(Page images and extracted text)
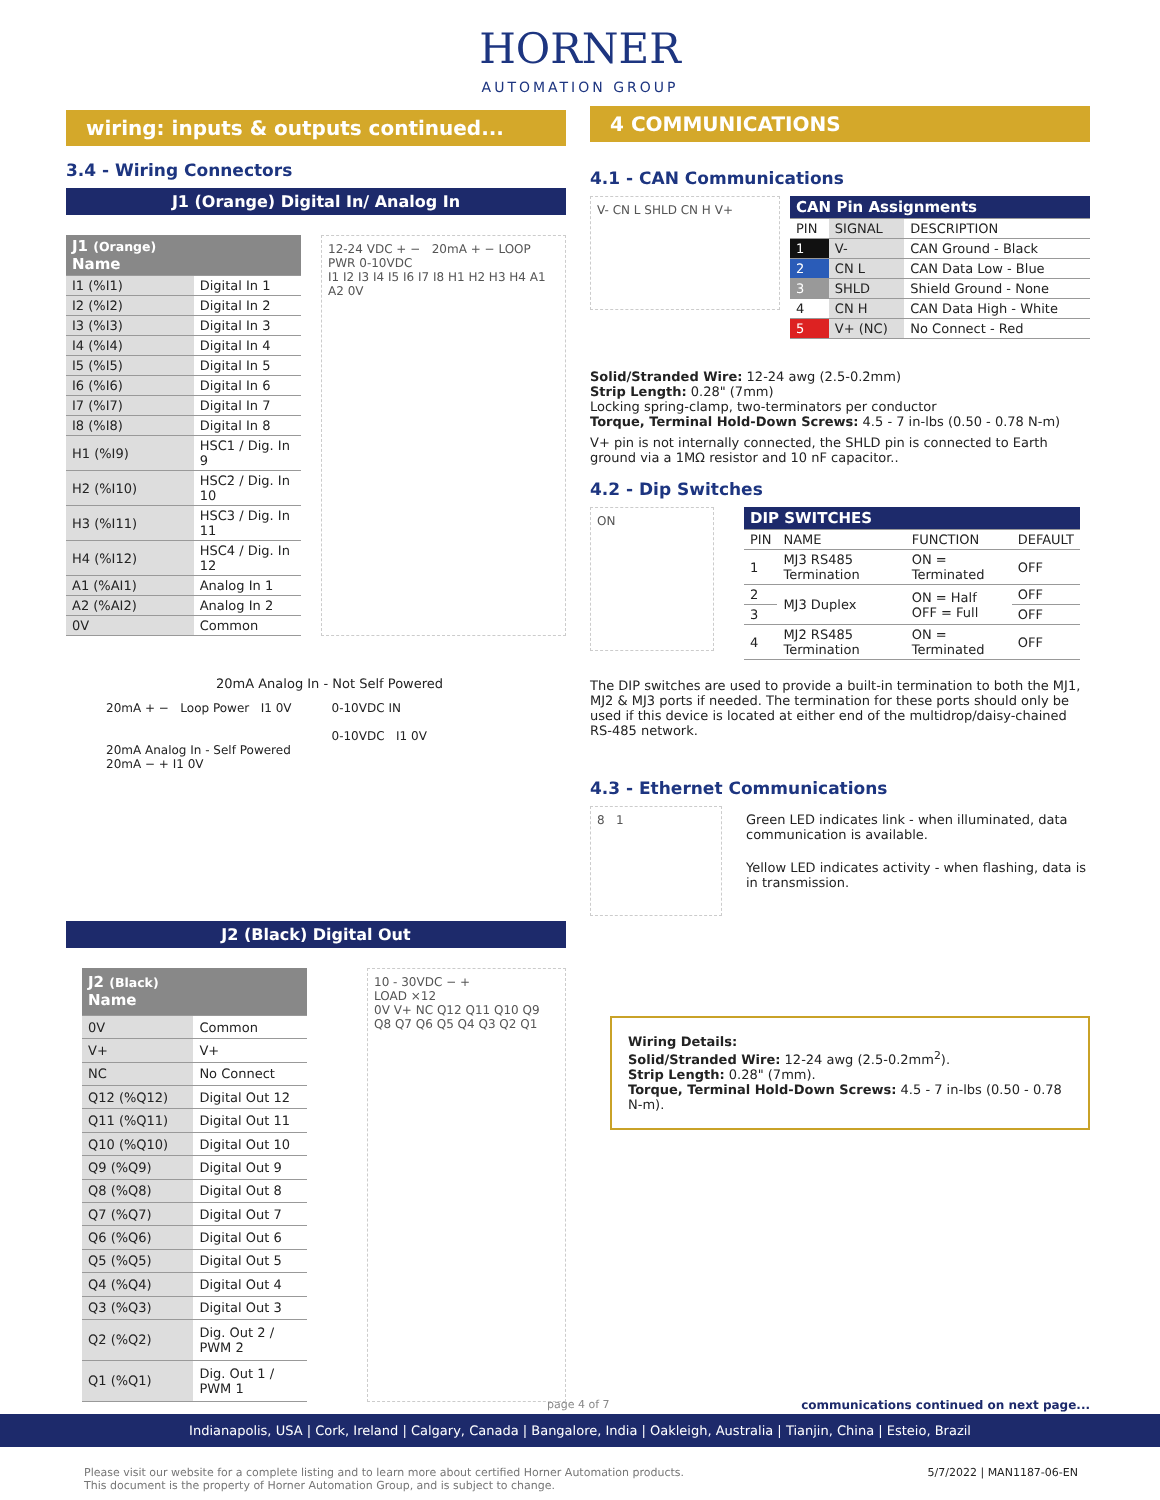HORNER
AUTOMATION GROUP
wiring: inputs & outputs continued...
3.4 - Wiring Connectors
J1 (Orange) Digital In/ Analog In
| J1 (Orange) Name | |
| --- | --- |
| I1 (%I1) | Digital In 1 |
| I2 (%I2) | Digital In 2 |
| I3 (%I3) | Digital In 3 |
| I4 (%I4) | Digital In 4 |
| I5 (%I5) | Digital In 5 |
| I6 (%I6) | Digital In 6 |
| I7 (%I7) | Digital In 7 |
| I8 (%I8) | Digital In 8 |
| H1 (%I9) | HSC1 / Dig. In 9 |
| H2 (%I10) | HSC2 / Dig. In 10 |
| H3 (%I11) | HSC3 / Dig. In 11 |
| H4 (%I12) | HSC4 / Dig. In 12 |
| A1 (%AI1) | Analog In 1 |
| A2 (%AI2) | Analog In 2 |
| 0V | Common |
12-24 VDC + − 20mA + − LOOP PWR 0-10VDC
I1 I2 I3 I4 I5 I6 I7 I8 H1 H2 H3 H4 A1 A2 0V
20mA Analog In - Not Self Powered
20mA + − Loop Power I1 0V
20mA Analog In - Self Powered
20mA − + I1 0V
0-10VDC IN
0-10VDC I1 0V
J2 (Black) Digital Out
| J2 (Black) Name | |
| --- | --- |
| 0V | Common |
| V+ | V+ |
| NC | No Connect |
| Q12 (%Q12) | Digital Out 12 |
| Q11 (%Q11) | Digital Out 11 |
| Q10 (%Q10) | Digital Out 10 |
| Q9 (%Q9) | Digital Out 9 |
| Q8 (%Q8) | Digital Out 8 |
| Q7 (%Q7) | Digital Out 7 |
| Q6 (%Q6) | Digital Out 6 |
| Q5 (%Q5) | Digital Out 5 |
| Q4 (%Q4) | Digital Out 4 |
| Q3 (%Q3) | Digital Out 3 |
| Q2 (%Q2) | Dig. Out 2 / PWM 2 |
| Q1 (%Q1) | Dig. Out 1 / PWM 1 |
10 - 30VDC − +
LOAD ×12
0V V+ NC Q12 Q11 Q10 Q9 Q8 Q7 Q6 Q5 Q4 Q3 Q2 Q1
4 COMMUNICATIONS
4.1 - CAN Communications
V- CN L SHLD CN H V+
| CAN Pin Assignments | | |
| --- | --- | --- |
| PIN | SIGNAL | DESCRIPTION |
| 1 | V- | CAN Ground - Black |
| 2 | CN L | CAN Data Low - Blue |
| 3 | SHLD | Shield Ground - None |
| 4 | CN H | CAN Data High - White |
| 5 | V+ (NC) | No Connect - Red |
Solid/Stranded Wire: 12-24 awg (2.5-0.2mm)
Strip Length: 0.28" (7mm)
Locking spring-clamp, two-terminators per conductor
Torque, Terminal Hold-Down Screws: 4.5 - 7 in-lbs (0.50 - 0.78 N-m)
V+ pin is not internally connected, the SHLD pin is connected to Earth ground via a 1MΩ resistor and 10 nF capacitor..
4.2 - Dip Switches
ON
| DIP SWITCHES | | | |
| --- | --- | --- | --- |
| PIN | NAME | FUNCTION | DEFAULT |
| 1 | MJ3 RS485 Termination | ON = Terminated | OFF |
| 2 | MJ3 Duplex | ON = Half OFF = Full | OFF |
| 3 | | | OFF |
| 4 | MJ2 RS485 Termination | ON = Terminated | OFF |
The DIP switches are used to provide a built-in termination to both the MJ1, MJ2 & MJ3 ports if needed. The termination for these ports should only be used if this device is located at either end of the multidrop/daisy-chained RS-485 network.
4.3 - Ethernet Communications
8 1
Green LED indicates link - when illuminated, data communication is available.
Yellow LED indicates activity - when flashing, data is in transmission.
Wiring Details:
Solid/Stranded Wire: 12-24 awg (2.5-0.2mm<sup>2</sup>).
Strip Length: 0.28" (7mm).
Torque, Terminal Hold-Down Screws: 4.5 - 7 in-lbs (0.50 - 0.78 N-m).
page 4 of 7
communications continued on next page...
Indianapolis, USA | Cork, Ireland | Calgary, Canada | Bangalore, India | Oakleigh, Australia | Tianjin, China | Esteio, Brazil
Please visit our website for a complete listing and to learn more about certified Horner Automation products.
This document is the property of Horner Automation Group, and is subject to change.
5/7/2022 | MAN1187-06-EN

#### [Instructions for the task]
Lines that contain "Length" are to be copied from the records above.

#### [Response below]
Strip Length: 0.28" (7mm)
Strip Length: 0.28" (7mm).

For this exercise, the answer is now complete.